PiTeR balance tuning

Back to PiTeR balancing and driving

Here is how I went about tuning PiTeRs PID balancing algorithm. I have read lots of conflicting advice on various great sites across the net, but this is what worked for me. It is a bit more procedural than most, and as such is probably more repeatable. I don't recommend changing the parameters willy-nilly, there are just too many combinations. Like the proverbial monkeys, you are very unlikely to come up with the PID equivalent of Romeo and Juliet at random. That being said, I found the balancing algorithm still worked as I added extra hardware like the head and speaker. It follows that if you construct your robot with roughly the same dimensions as PiTeR, the tunings supplied in the open source code (in sketch/PiTeR/PiTeR.ino) may well just work for you.

---

Tune the Proportional term (Kp) Start with a Kp value that is just lower than is necessary to get the robot to the vertical. Set Ki and Kd to zero during this step. Start with a low Kp so that the robot leans against your finger because it is not producing enough torque to overcome gravity. Now move your finger away from the robot so that the lean angle is increased. The robot should compensate with increased torque to the wheels and will ‘follow’ your finger rather than allowing the angle to increase. Keep increasing Kp until it does this. Note this lower bound of Kp.

Gradually continue to increase Kp until the robot produces enough torque to pass the vertical and head off in the opposite direction from your finger. Be ready to catch it with your other hand! When it does this, you have gone too far, back off Kp one notch at a time until it once again obediently but lightly follows your finger. Note the upper bound of the Kp range.

---

Tune the Integral term (Ki) Now set Kp to a value midway between the lower and upper bounds and turn your attention to Ki. Increase Ki until your robot stands on its own. Do not increase Ki past this point or you will just introduce undesirable overshoot.

Now observe the balancing behaviour. The value of the Ki term continuously flips from positive to negative which introduces oscillation. If the robot oscillates over too large a distance, set Ki back to zero and increase Kp one notch. Now increase Ki until the robot stands once more. You should find that Ki is lower than it was at the previous attempt. The oscillation should also be reduced, because we are supplying more proportional torque and less integral torque. Integral torque comes from the accumulation of error and so takes time to build up and time to reduce. It is this lag which causes the oscillation.
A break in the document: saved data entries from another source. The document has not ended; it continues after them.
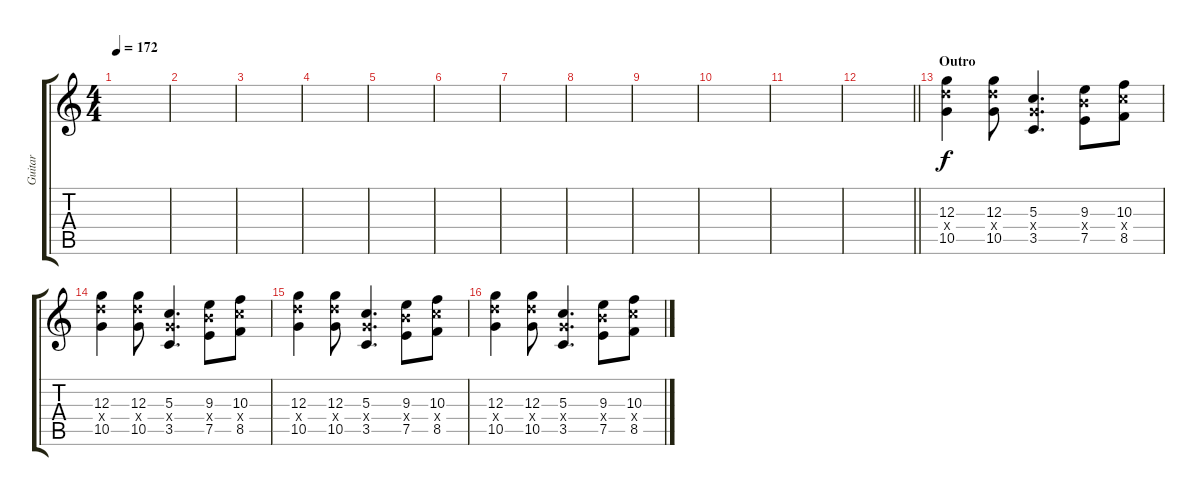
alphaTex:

\track ("Guitar" "Guitar") {instrument distortionguitar}
\staff {score tabs}
\tuning (E4 B3 G3 D3 A2 E2) {hide}
\ts (4 4)
\tempo 172
\clef g2
\ks c
|
|
|
|
|
|
|
|
|
|
|
\barLineRight lightlight
|
\section ("" "Outro")
(12.3 12.4{x} 10.5).4 (12.3 12.4{x} 10.5).8 (5.3 5.4{x} 3.5).4{d} (9.3 9.4{x} 7.5).8 (10.3 10.4{x} 8.5).8 |
(12.3 12.4{x} 10.5).4 (12.3 12.4{x} 10.5).8 (5.3 5.4{x} 3.5).4{d} (9.3 9.4{x} 7.5).8 (10.3 10.4{x} 8.5).8 |
(12.3 12.4{x} 10.5).4 (12.3 12.4{x} 10.5).8 (5.3 5.4{x} 3.5).4{d} (9.3 9.4{x} 7.5).8 (10.3 10.4{x} 8.5).8 |
(12.3 12.4{x} 10.5).4 (12.3 12.4{x} 10.5).8 (5.3 5.4{x} 3.5).4{d} (9.3 9.4{x} 7.5).8 (10.3 10.4{x} 8.5).8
Keep adjusting Kp and Ki until your robot stands up without continuously oscillating back and forth. Try for a clean release with the robot at the set point. You may need to release the robot many times to satisfy yourself that you have reached the optimum tuning of Kp and Ki. Do not worry too much about the recovery from a loss of balance at this time. Do record how long the robot stands before falling away from a clean release. Longer is better.

---

Tune the Derivative term (Kd) Having reached an ideal value for Ki we are ready to dial in some Kd. As mentioned previously, Kd amplifies the difference between successive errors, it is thus very sensitive to random fluctuations of the sensors. The less we need the better if we are to avoid the jitters. The derivative term comes into play when an already stable system receives some disturbance. It acts to damp oscillation resulting from the disturbance. In the case of a balancing robot, such a disturbance can come from a push. Gravity will, however, quite happily take a minor bit of noise from the sensors and amplify it into a disturbance too. As we dial in more Kd we are looking to see a reduction in the length of time the robot takes to stop wobbling. If the robot turns jittery before you see a reduction in the oscillation, you may need to return to tuning Ki to reduce the natural oscillation present without damping.

If you reach a position where the robot starts to oscillate back and forth (possibly lazily at first), covering an ever increasing distance with each wobble then sorry, but you need to start again from the top. You have encountered one of two problems; either you are not putting enough energy in to achieve stable balance, or you are putting in too much. In the former case, gravity is pumping in extra energy which you are not counteracting, in the latter you are putting extra energy in which is causing overshoot. In my experience, it is quite hard to know the difference from observing the robot behaviour or even from the telemetry. It is therefore better to remind yourself this takes patience, zero Ki and Kd, choose a new value for Kp between the lower and upper bounds and begin again. Work methodically away from the Kp mid range value so that you see which is the right direction to take Kp.

After you have optimised Kd, your robot should stand up and should recover from gravity and finger induced disturbances. THIS IS NOT THE SAME AS STANDING STILL. You may be lucky and your robot may stand still. However, if it does not, do not worry. A robot cannot stand still purposefully unless it knows when it is moving. Currently it only knows what angle it is standing at. It cannot know how fast it is moving without using motor encoder data. At this stage therefore, expect a disturbance to send your robot skating across the room. Like an astronaut in space, there is nothing to stop it until it collides with something.

All the robot cares about at this stage is that it stays upright. If you can’t wait to see your robot stand still, try letting it run on a short pile carpet. If it is close to standing still, it will more likely do so on carpet than on a desktop or hard floor. It follows that you should do your tuning on a hard surface to avoid getting a false sense of completeness from a higher friction surface.